Why most rating systems suck

Most websites feature the possibility to rate articles, files, videos and other content. It’s a good way to keep popular content the most visible. If the ratings are to be used seriously, we need accurate data. Most rating systems do not necessarily provide accurate data.

The biggest reason why rating content doesn’t work as well as it could is the fact humans use the system. Humans are very noisy when it comes to input. While the law of large numbers eventually ensures consensus, choosing a good rating system could make rating stable much faster.

Pick a number

Probably the most common way to rate content is to give it a score, usually between one and five. Some sites use a larger scale, notably IMDB, which scores movies between one and ten points. Now, here’s the big revelation: this is not a very good way to do this.

The more options you have, the harder it is to choose accurately. IMDB probably has an user base of hundreds of thousands (most movies have tens of thousands of voters), which means they could simply have two ratings: “I liked this movie” and “I didn’t like this movie”. Maybe they could throw in “I didn’t like this but I don’t hate it either”, too. Considering the huge amount of votes, they still would get an average score that provided enough accuracy for their charts and whatnot.

Another downside in such a system is the fact people give biased scores. The reasons might vary, my personal excuse is that school grades in Finland go traditionally from four to ten, roughly representing a score of 40 % to 100 % respectively. This means, I rarely vote outside the familiar scale, unless a movie has to be punished and given the lowest rating possible. Which is another example of the noisy input people provide.

Pros: Easy to get accurate data from small user base
Cons: Very noisy, hard to decide between similar options

Thumbs

A slightly more modern way to rate things is ironically a very old method: thumbing things up or down, much like a Roman emperor. As stated above, the limited scale still provides accurate ratings thanks to the law of large numbers.
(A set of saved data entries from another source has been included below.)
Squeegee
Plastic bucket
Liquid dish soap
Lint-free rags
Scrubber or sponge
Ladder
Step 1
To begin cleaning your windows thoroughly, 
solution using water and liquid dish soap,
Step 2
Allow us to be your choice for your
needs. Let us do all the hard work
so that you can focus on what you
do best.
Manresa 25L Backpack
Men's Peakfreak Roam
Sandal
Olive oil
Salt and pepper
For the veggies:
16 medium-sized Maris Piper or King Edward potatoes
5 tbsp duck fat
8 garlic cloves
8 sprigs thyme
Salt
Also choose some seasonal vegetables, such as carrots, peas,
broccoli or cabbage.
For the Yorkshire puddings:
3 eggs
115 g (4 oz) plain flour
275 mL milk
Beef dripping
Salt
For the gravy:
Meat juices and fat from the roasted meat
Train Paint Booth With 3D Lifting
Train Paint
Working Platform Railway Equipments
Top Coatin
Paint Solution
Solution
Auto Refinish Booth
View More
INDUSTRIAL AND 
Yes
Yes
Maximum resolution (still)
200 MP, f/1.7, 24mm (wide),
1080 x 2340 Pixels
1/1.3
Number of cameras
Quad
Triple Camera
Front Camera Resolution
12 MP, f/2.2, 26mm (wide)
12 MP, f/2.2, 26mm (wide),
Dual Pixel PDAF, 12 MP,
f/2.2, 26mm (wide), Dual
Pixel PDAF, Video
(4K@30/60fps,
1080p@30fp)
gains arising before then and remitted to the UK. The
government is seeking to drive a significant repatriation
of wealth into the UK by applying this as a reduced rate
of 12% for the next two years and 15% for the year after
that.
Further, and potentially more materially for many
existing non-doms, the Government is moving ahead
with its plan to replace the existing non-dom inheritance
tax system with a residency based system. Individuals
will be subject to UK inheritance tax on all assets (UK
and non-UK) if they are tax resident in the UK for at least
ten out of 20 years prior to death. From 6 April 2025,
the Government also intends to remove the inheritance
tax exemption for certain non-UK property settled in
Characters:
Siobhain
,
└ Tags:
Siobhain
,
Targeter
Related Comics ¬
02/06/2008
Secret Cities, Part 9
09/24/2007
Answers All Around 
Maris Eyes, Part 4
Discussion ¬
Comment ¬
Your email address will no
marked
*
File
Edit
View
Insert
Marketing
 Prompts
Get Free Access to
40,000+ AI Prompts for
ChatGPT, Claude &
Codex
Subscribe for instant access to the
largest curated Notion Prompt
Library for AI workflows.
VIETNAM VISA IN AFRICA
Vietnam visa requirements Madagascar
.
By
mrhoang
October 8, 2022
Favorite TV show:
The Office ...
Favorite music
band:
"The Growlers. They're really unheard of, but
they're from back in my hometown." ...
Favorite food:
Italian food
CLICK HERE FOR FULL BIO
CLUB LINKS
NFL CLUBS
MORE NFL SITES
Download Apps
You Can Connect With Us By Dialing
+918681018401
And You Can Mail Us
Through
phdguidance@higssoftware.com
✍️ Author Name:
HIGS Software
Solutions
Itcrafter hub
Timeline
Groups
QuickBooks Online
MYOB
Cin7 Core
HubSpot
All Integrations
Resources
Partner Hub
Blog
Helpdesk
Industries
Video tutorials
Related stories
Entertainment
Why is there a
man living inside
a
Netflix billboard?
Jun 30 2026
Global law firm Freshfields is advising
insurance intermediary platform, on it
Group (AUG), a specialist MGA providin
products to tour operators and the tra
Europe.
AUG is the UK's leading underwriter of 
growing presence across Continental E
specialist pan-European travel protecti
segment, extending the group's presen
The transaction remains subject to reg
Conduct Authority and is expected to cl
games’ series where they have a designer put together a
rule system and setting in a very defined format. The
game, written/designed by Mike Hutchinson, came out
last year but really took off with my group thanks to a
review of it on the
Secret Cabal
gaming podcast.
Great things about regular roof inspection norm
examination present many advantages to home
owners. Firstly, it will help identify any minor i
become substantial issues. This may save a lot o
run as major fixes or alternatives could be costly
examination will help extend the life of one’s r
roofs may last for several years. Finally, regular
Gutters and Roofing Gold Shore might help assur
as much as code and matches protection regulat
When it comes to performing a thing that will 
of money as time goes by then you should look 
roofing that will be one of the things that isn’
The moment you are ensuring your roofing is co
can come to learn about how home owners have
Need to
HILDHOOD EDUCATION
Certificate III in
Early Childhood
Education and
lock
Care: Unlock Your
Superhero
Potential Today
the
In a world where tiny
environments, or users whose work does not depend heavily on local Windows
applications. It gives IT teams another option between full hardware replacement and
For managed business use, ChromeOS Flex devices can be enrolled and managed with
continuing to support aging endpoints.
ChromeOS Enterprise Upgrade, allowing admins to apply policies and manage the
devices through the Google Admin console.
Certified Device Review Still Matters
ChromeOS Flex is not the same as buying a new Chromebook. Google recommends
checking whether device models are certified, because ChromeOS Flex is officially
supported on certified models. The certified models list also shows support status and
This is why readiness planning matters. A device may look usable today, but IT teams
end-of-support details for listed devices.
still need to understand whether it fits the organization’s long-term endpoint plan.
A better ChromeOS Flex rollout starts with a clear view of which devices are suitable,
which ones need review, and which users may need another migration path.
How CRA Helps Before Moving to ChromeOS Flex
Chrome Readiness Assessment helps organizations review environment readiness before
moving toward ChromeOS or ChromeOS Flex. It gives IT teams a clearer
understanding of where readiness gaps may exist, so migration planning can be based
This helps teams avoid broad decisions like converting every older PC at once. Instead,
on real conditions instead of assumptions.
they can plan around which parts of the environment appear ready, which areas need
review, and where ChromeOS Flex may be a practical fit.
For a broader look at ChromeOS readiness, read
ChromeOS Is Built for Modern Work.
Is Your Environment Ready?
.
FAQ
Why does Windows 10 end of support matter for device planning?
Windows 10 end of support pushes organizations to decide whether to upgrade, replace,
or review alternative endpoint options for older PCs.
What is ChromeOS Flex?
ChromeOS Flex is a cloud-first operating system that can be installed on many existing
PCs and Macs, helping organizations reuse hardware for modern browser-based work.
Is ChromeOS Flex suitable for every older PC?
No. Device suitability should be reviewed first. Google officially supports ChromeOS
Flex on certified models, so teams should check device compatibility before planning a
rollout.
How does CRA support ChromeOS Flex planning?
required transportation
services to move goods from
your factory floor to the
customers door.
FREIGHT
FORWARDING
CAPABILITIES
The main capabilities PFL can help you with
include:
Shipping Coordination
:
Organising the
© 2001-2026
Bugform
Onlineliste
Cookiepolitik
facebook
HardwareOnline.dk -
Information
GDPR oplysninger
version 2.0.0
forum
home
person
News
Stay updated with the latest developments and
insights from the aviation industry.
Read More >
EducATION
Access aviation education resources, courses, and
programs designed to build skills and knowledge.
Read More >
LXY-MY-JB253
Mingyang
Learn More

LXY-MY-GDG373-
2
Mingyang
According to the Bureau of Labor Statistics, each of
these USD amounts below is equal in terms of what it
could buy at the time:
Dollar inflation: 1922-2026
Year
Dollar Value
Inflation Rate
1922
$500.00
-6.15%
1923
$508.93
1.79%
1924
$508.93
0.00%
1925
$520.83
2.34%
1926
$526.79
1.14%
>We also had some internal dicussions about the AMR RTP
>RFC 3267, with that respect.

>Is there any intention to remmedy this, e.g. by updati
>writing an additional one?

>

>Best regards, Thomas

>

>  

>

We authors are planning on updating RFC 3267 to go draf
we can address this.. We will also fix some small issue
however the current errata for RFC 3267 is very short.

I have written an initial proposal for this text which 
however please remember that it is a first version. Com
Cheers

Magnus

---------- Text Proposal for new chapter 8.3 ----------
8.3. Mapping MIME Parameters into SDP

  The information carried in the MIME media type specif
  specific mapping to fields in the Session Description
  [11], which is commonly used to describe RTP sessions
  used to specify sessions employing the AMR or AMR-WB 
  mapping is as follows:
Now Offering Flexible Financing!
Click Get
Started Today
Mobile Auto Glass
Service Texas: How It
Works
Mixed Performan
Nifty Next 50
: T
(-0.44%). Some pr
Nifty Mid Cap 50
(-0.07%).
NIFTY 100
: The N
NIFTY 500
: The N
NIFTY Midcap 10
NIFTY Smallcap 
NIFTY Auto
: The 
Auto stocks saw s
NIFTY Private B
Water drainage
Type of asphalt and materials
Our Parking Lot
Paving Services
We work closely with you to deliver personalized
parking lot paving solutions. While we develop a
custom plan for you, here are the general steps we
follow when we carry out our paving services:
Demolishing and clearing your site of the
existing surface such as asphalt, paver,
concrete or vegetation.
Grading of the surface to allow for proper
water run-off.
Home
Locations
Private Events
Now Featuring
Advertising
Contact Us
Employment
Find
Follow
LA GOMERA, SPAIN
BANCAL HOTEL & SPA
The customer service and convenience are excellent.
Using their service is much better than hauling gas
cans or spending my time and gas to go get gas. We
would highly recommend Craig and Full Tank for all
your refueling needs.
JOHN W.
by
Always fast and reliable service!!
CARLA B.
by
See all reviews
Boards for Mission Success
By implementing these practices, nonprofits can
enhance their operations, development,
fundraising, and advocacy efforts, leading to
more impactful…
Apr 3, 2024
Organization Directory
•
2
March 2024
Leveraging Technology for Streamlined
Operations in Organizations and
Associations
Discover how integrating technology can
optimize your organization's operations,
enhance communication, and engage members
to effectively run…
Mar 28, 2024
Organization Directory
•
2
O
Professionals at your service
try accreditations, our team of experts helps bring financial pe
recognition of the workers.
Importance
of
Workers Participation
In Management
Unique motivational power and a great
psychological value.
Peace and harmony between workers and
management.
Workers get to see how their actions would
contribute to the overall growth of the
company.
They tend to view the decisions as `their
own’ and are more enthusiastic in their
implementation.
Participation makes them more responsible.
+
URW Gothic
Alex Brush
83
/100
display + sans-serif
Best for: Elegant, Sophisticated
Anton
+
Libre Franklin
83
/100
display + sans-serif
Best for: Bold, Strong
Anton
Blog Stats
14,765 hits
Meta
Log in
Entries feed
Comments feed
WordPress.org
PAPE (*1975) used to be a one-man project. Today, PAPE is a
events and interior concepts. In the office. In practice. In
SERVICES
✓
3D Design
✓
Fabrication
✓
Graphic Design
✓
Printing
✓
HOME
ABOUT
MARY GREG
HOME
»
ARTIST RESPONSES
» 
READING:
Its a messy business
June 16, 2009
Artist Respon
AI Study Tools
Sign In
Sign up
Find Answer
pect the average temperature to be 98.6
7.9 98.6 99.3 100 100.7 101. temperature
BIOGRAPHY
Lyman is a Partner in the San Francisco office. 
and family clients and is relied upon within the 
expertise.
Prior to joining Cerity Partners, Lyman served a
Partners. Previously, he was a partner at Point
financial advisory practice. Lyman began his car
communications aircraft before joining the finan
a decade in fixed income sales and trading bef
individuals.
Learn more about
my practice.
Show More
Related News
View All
Giving the user two options removes the statistical noise (excluding accidental votes), it is easier to extract the information by asking simply “Did you like this or not?”.

However, giving the user less options limits his or her ability to rank items on their personal lists and favorites, if that is needed. This could be solved with additional questions such as “Did you like X more than Y?”, or simply allowing the user to order items from best to worst in a list. In addition, an ordered list based approach would obviously give more perspective for the user if he or she wants to provide accurate input, having to constantly think of an item really is better than the item below it.

Pros: Easy to vote, less noise
Cons: Needs a bigger data set to provide accurate data

Obviously, all the above is to taken seriously only if you really want to either get better input or if you want to avoid a bit of work: a fancy system doesn’t necessarily provide that much and could only be confusing to the users. My personal choice would be a minimalistic approach, thumbing up or down, that is. Any comments?